Lesser known abroad, but in some ways perhaps even more influential, was Jayalalithaa, fondly known as Amma ("Mother"), who ruled the huge southern Indian state of Tamil Nadu, for nearly two decades until her death in December.

And yet, while these handful of prominent female figures continue to command headlines, the full picture of gender parity in Indian politics is very different. A new global tally of female representation in national parliaments found that only 11.8% of the total number of parliamentarians in India are women. That number is well below the 22% world average, and is topped by such countries as Rwanda, Iraq, Sudan and Somalia. Similar results were found at the state level in India, with only 364 of the 4,128 legislative seats are taken by women.

With a relatively long history of strong female leaders, as well as a law reserving at least one-third of local government seats for women, India should by all measures be doing better on this front. Yet, as The Wire reports, the power of nepotism in Indian politics skews the reality. "Ironically, most of the tickets given to women candidates in reserved constituencies were prompted not by their personal stature, but for their husbands or other male relatives," the Delhi-based news website writes. The situation is even bleaker at national and state levels, where there is no reservation for women.

The final hurdle may be the highest: changing a sexist mentality that persists even when women are in charge.

There are several hurdles to gender parity in Indian politics, "ranging from socio-historic reasons and the inherent masculinity of popular politics to institutional hurdles like family and marriage and the current socio-economic and political policies," write Haris Jamil and Anmolam in The Wire.

India can learn from the different systems developed worldwide to increase female policy makers, such as the "soft quota" system used in New Zealand. France's new ruling party of President Emmanuel Macron imposed gender parity in its list of parliamentary candidates and cabinet ministers.
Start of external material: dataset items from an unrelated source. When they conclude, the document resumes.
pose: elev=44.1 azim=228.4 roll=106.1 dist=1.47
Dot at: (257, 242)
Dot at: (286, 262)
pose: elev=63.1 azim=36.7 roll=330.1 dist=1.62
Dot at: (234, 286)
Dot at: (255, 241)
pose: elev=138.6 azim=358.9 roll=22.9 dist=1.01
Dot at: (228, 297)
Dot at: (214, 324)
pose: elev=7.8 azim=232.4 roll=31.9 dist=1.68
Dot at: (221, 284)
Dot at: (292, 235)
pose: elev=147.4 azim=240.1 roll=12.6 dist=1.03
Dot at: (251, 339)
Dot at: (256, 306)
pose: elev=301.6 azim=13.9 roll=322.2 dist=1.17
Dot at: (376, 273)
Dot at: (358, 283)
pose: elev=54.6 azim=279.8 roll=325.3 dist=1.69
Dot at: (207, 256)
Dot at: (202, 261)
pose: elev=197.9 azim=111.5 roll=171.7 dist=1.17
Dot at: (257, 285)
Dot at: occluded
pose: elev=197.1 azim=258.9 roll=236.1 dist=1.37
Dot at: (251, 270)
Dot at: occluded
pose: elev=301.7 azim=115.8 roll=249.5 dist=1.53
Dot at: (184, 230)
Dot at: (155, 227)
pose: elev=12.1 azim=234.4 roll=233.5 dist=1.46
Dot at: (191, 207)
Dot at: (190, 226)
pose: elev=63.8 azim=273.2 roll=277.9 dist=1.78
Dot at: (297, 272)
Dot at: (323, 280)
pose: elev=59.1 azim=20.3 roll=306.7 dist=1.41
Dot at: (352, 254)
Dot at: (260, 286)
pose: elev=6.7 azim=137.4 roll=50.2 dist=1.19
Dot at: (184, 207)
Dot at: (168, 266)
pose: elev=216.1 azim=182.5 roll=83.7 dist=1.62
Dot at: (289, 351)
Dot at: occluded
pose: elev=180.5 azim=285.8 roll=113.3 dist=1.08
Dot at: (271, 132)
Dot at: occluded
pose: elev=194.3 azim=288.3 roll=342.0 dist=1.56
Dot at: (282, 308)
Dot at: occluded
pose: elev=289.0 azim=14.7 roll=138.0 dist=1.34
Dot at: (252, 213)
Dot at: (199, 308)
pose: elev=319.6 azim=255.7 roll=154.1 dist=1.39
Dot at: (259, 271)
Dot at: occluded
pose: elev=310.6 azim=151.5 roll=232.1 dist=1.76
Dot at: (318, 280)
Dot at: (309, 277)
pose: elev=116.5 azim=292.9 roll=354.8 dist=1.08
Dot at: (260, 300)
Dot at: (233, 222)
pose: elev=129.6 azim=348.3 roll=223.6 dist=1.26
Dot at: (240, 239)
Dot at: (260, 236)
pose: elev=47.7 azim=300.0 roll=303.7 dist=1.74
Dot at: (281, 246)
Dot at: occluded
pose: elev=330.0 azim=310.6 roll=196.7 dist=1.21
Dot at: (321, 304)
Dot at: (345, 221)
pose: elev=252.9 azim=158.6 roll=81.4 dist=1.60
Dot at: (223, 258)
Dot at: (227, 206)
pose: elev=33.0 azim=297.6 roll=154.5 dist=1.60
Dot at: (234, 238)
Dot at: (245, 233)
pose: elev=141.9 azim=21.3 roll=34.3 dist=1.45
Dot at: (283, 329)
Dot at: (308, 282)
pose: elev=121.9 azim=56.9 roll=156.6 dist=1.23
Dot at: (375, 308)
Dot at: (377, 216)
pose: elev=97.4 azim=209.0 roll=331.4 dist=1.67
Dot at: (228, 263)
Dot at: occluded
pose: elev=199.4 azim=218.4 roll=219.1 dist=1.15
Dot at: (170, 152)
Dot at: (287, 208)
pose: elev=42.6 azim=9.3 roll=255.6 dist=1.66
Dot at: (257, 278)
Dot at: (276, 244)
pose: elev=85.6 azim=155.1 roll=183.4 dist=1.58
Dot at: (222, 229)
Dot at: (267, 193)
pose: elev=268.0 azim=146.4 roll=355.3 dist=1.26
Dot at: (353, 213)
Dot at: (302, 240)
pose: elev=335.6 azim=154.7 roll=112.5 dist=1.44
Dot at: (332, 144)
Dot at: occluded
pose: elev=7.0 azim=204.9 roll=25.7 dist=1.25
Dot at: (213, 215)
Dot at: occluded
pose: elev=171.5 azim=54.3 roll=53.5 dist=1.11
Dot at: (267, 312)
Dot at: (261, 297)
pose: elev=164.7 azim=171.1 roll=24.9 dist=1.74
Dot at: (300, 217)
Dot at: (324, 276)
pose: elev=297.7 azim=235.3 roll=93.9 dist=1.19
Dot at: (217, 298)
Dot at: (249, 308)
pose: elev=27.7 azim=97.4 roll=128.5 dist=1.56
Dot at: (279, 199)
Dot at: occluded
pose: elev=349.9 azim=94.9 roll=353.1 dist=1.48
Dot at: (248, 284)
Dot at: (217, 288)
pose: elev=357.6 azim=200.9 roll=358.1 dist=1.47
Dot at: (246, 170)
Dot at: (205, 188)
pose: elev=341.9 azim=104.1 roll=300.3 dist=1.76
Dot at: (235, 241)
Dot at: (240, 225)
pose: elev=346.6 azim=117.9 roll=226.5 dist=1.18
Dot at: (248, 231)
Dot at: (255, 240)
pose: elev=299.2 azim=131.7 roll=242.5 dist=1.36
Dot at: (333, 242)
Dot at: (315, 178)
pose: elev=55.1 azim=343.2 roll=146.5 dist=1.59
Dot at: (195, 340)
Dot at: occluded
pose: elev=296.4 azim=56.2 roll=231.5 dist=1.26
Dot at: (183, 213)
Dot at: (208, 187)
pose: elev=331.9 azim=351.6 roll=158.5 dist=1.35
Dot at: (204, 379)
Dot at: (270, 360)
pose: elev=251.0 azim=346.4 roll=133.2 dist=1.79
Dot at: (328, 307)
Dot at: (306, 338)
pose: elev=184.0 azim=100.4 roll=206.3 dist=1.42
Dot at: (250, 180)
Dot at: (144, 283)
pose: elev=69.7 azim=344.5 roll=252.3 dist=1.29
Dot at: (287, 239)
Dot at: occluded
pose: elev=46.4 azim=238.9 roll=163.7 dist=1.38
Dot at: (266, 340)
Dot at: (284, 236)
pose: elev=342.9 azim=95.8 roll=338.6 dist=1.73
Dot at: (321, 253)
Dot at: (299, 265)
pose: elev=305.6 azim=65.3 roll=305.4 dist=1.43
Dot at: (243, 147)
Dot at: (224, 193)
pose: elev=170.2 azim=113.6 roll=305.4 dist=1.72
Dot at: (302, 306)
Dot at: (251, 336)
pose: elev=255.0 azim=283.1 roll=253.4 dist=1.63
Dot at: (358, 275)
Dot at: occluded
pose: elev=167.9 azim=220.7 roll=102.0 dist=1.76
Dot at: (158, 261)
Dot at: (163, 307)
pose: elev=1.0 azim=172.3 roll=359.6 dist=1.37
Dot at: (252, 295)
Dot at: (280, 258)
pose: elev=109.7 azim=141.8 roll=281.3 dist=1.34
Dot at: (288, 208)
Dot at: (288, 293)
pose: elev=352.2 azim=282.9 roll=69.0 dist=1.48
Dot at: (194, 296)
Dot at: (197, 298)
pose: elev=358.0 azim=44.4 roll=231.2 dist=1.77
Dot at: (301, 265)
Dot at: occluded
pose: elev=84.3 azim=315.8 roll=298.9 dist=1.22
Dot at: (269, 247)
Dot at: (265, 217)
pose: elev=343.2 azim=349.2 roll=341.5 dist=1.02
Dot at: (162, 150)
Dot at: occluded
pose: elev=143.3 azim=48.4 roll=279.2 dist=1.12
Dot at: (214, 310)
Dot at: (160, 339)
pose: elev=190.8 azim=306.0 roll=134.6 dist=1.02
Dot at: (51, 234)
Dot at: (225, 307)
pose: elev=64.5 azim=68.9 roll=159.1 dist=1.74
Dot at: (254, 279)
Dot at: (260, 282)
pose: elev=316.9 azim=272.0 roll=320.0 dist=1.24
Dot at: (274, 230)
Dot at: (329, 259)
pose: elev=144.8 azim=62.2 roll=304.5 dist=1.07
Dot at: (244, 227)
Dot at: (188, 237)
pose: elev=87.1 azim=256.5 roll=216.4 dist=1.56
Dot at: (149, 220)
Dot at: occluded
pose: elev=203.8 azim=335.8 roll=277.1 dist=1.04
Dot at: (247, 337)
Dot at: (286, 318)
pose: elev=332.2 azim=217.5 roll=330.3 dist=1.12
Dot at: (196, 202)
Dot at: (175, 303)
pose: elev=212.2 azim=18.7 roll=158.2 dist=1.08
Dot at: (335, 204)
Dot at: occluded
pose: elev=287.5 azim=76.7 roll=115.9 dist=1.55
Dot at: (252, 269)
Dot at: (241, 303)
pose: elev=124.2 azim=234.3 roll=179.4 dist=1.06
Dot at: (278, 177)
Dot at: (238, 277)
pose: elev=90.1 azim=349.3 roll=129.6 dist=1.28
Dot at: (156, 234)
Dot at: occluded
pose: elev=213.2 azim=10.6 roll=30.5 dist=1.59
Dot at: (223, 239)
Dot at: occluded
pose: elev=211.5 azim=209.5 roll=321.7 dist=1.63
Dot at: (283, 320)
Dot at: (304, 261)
But the final hurdle may be the highest: changing a sexist mentality that persists even when women are in charge. Only 24 hours after she assumed the New Zealand Labour party's leadership, Jacinda Ardern was asked how she would juggle her career and motherhood. It is the kind of seemingly benign question that undermines the very idea of progress on gender parity.

Better instead to talk about "motherhood" and politics by returning to Jayalalithaa, whose death late last year was the occasion for mass mourning in Tamil Nadu. The people wept for their Amma, who had no children of her own, but was a different kind of mother to 68 million citizens.